As the cichlid grows older would it kill the slamanders? What about the african frogs as a tank mate? How would the cichlid interact with either of these tank mates?


----------



## Puffer Pita

African frogs prefer cooler water. Are you talking about African dwarf frogs or African clawed frogs? Clawed frogs are very aggressive and would likely eat the guppies. Dwarves are very small and non-aggressive but I wouldn't put one in a tank taller than 12". Both ADFs and ACFs are air breathers and that's a long way to go for ADFs.


----------



## Archaea

i'm hoping that the guppies will just breed like mad in the 75 gallon tank...and then the salamander or african frog and the single Cichlid would be able to eat whatever they want from the guppy population but the breeding would be fast enough to keep the guppy population up. Is this a legitimate idea?


----------



## Puffer Pita

Not really IMO, because they won't care if they are fry or full size guppies, they'll eat them all. Its not like you can tell them to eat all the fry they want as long as they leave the breeders alone.


----------



## Laura Ann

Yeah, what she said. 

Cichlids can, and will eat most any live food that will fit into their mouths. Ask BoxerMom here... her EBJD killed off something in her tank just recently. 

Also, if guppies are added, it will eat them, and it will get BIG. I have only been feeding my cichlids feeders for about a month now and they have grown dramatically in size. I wouldn't doubt that if you put a frog or a salamander in there, it would eventually think it is food as well. 

Sounds like you have a Cobalt Blue Zebra, but being from ole Wally World, it could be anything. I suggest you just get more Africans to put in there with it (not from Wal-Mart) and go from there. Africans are mean, but MAN they are beautiful!! 

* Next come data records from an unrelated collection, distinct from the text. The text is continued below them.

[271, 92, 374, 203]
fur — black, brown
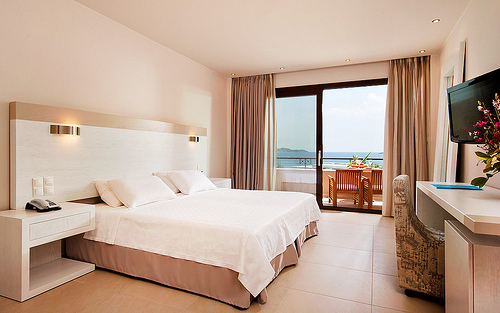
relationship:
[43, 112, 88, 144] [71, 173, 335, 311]
lights hanging over bed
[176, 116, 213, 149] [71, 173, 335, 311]
lights hanging over bed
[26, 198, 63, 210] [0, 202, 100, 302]
phone on nightstand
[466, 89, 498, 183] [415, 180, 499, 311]
flowers on desk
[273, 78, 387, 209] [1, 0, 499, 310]
patio outside hotel room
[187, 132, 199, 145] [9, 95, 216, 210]
light on headboard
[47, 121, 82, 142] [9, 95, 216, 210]
light on headboard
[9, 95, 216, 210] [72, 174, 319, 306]
headboard on bed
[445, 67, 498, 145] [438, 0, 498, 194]
television hanging on wall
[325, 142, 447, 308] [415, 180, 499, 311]
chair pushed up to desk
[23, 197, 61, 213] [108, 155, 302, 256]
phone beside bed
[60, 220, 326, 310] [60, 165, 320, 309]
sheets on bed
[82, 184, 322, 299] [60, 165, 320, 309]
sheets on bed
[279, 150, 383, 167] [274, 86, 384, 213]
ocean seen through window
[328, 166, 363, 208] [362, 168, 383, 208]
chair next to chair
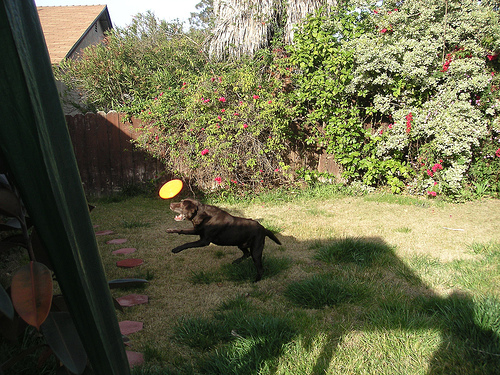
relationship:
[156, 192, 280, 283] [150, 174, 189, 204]
dog grabbing frisbee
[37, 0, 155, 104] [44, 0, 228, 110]
building in background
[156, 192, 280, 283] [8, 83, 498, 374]
dog in back yard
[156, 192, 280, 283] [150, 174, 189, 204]
dog has frisbee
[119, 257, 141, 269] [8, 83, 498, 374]
frisbee on back yard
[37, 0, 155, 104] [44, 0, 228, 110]
house in background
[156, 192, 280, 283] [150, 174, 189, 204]
dog chasing frisbee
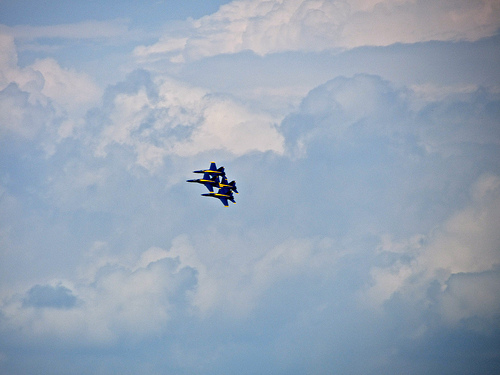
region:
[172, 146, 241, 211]
planes flying in unison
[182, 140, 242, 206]
planes are blue and yellow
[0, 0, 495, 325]
planes flying in clouds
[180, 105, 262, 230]
planes are leaning sideways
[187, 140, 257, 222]
planes have 1 wing on each side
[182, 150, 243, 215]
each plane has a tail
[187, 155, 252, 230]
middle of planes are yellow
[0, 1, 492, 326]
the clouds are covering whole sky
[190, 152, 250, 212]
planes are flying towards left of picture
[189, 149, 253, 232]
plane's tails are black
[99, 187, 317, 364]
the sky is white and blue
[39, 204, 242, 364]
the sky is white and blue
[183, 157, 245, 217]
four jets in tight formation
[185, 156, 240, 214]
four fighters in formation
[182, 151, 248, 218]
four planes in formation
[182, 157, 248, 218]
Blue Angels in formation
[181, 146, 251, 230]
thunderbirds flying in formation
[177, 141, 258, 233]
planes about to divide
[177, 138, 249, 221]
planes flying toward the left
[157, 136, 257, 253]
planes aloft in a cloudy sky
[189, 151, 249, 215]
Patriots jet team in formation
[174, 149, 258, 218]
four jets flying together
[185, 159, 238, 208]
four airplanes flying in formation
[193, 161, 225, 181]
airplane above airplane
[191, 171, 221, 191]
airplane in front of airplane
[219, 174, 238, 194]
airplane behind airplane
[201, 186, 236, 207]
airplane under airplane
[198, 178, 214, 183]
yellow stripe on fuselage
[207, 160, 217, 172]
blue airplane wing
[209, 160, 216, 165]
tip of wing is yellow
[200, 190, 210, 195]
nose of airplane is blue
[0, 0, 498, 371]
blue sky behind flying airplanes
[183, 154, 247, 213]
Four airplanes in the sky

Oh yeah, I am assuming this guy is an African, because usually Wal-Mart only carries a mixed African tank and some Oscars. 

Anyway, I'd ditch the idea of having frogs or salamanders in there... it is an accident just waiting to happen. 

Good luck!!


----------



## Puffer Pita

Well now we don't know he killed it.  He was just found to be eating it. The kuhli loach could have died a natural death. I'm leaning toward it already being dead because otherwise I think the eye barbs would have stuck in his craw and he wouldn't have been able to dislodge it. But yes, he was eating it because it fit into his mouth. Not down his throat, but in his mouth.


----------